Faisal Mohyuddin teaches English at Highland Park High School in suburban Chicago, is a recent fellow in the U.S. Department of State's Teachers for Global Classrooms program and received an MFA in fiction writing from Columbia College in 2015. His writing has appeared in Prairie Schooner, Narrative, Poet Love, Atlanta Review, RHINO, Crab Orchard Review, the minnesota review, Indivisible: An Anthology of South Asian American Poetry and elsewhere. Also a visual artist, he lives in Chicago with his wife and son.
Toni Nealie is the author of The Miles Between Me, an essay collection about borders, homeland, dispersal, heritage and family, published by Curbside Splendor. Her essays have appeared in Guernica, Hobart, the Offing, the Rumpus, Entropy, the Prague Revue and elsewhere. Her essay "The Displeasure of the Table" was nominated for a Pushcart Prize. Originally from New Zealand, where she worked in journalism, politics and public relations, she holds an MFA from Columbia College Chicago. She currently teaches and writes in Chicago, where she is literary editor of Newcity and coeditor of the Sunday Rumpus.
Sachin Waikar's award-winning writing appears in national magazines and journals including Esquire, Amazon's Day One, Drunken Boat, South Asia Review, Highlights, Parents, Kahani and several published anthologies. His screenwriting has placed in HBO/Miramax's Project Greenlight and been nominated for an ABC/Disney Talent Development Grant. As a freelance writer he writes for businesses, universities and individuals. Before turning to writing he worked as a business strategy consultant for McKinsey & Company and a Beverly Hills psychologist. A member of Phi Beta Kappa, he earned a BA in psychology with honors and distinction from Stanford University and a PhD in clinical psychology from the University of California, Los Angeles. He lives in Evanston with his family.

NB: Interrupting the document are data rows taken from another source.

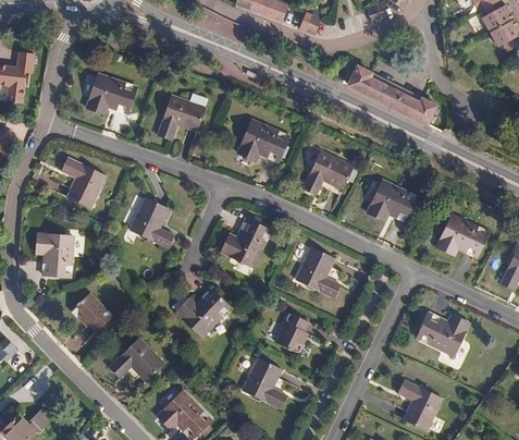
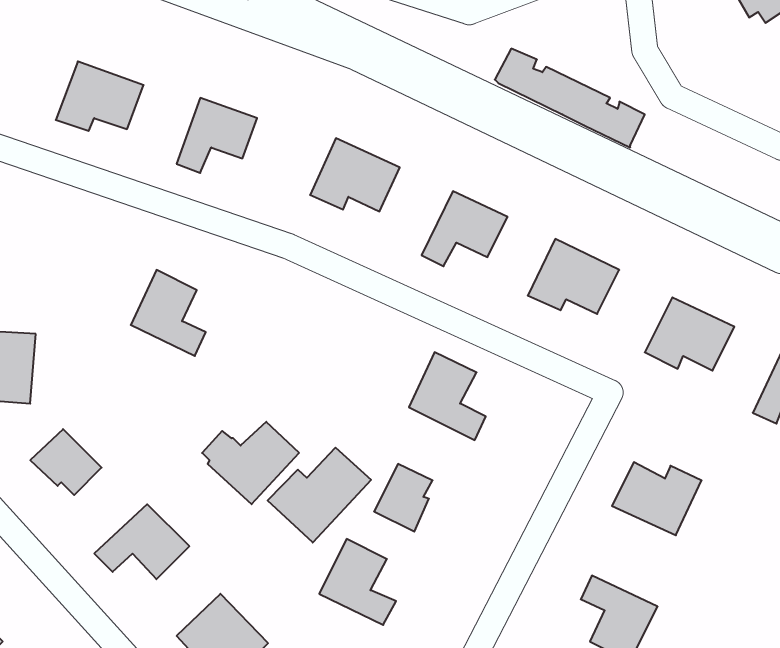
building: [61,157,107,208] -> none
building: [221,218,271,268] -> none
building: none -> [268,448,371,543]

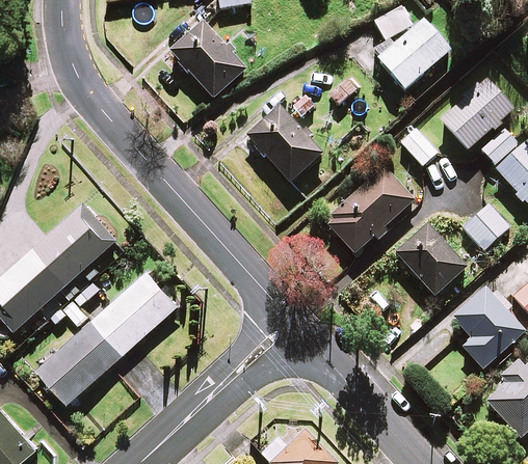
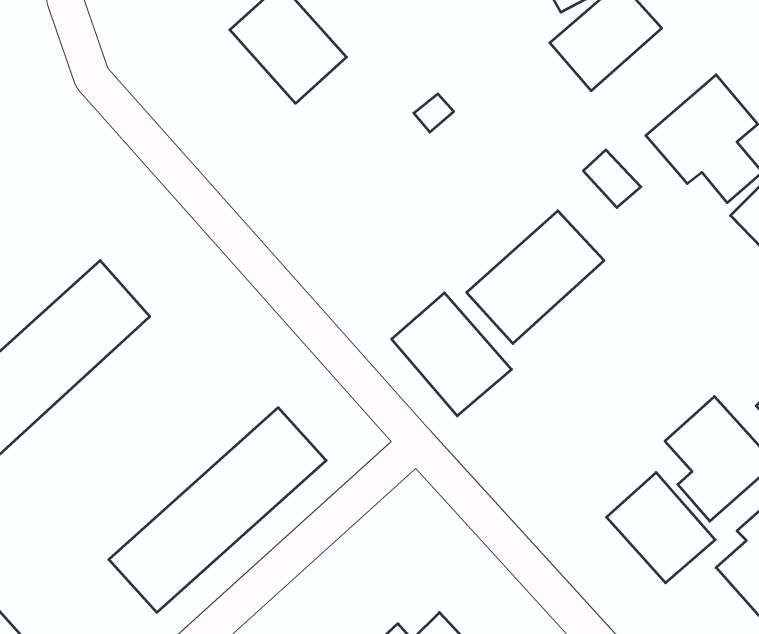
building: [246,104,324,184] -> [392,293,512,416]
building: [463,203,509,250] -> none
building: [396,224,467,296] -> [606,472,715,583]
building: [39,268,181,401] -> [109,408,326,612]

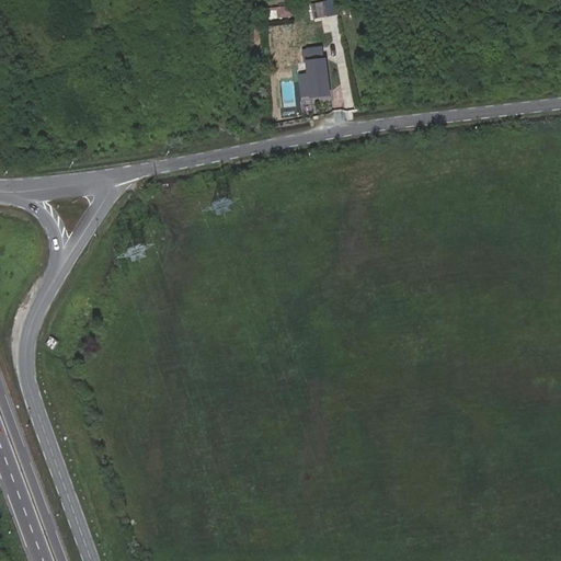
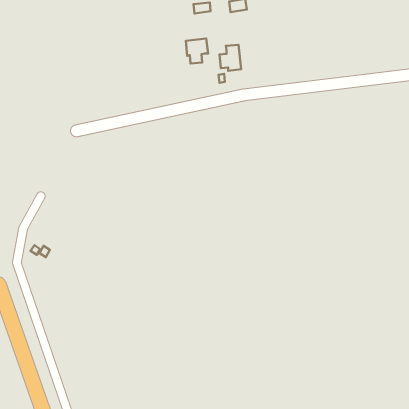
building: none -> [186,39,208,63]

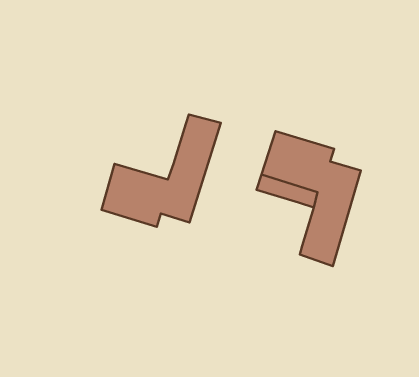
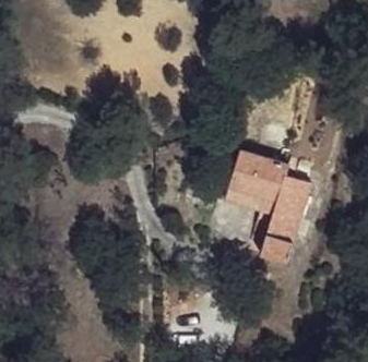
building: [101,114,221,227] -> none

John S. Green wrote the play, THE LIQUID MOON, first produced at Chicago Dramatists where it won Chicago’s Jeff Award and After Dark Award for best new play. It was subsequently produced at the Barter Theatre, nominated for the Pulitzer and published in the anthology, “New Plays from Chicago.” His musical, LET IT PLAY, premiered at Chicago's Body Politic Theatre and then moved to the 78th Street Playhouse in Manhattan. His comedy, HAMBURGER TWINS, was produced by Michael Leavitt at the Body Politic and Briar Street Theatre. It has since been done at the Creede Repertory Theatre in Colorado and in Paris at Theater de La Main D'or. He is a Resident Alum with Chicago Dramatists. As an actor, John won the Joseph Jefferson Award (OF MICE AND MEN) and was nominated two other times. He has appeared in film, television and on stages across the United States and Europe. His short story, THE ME ZONE, won the Leon Forrest Prose Award given by the Guild Literary Complex.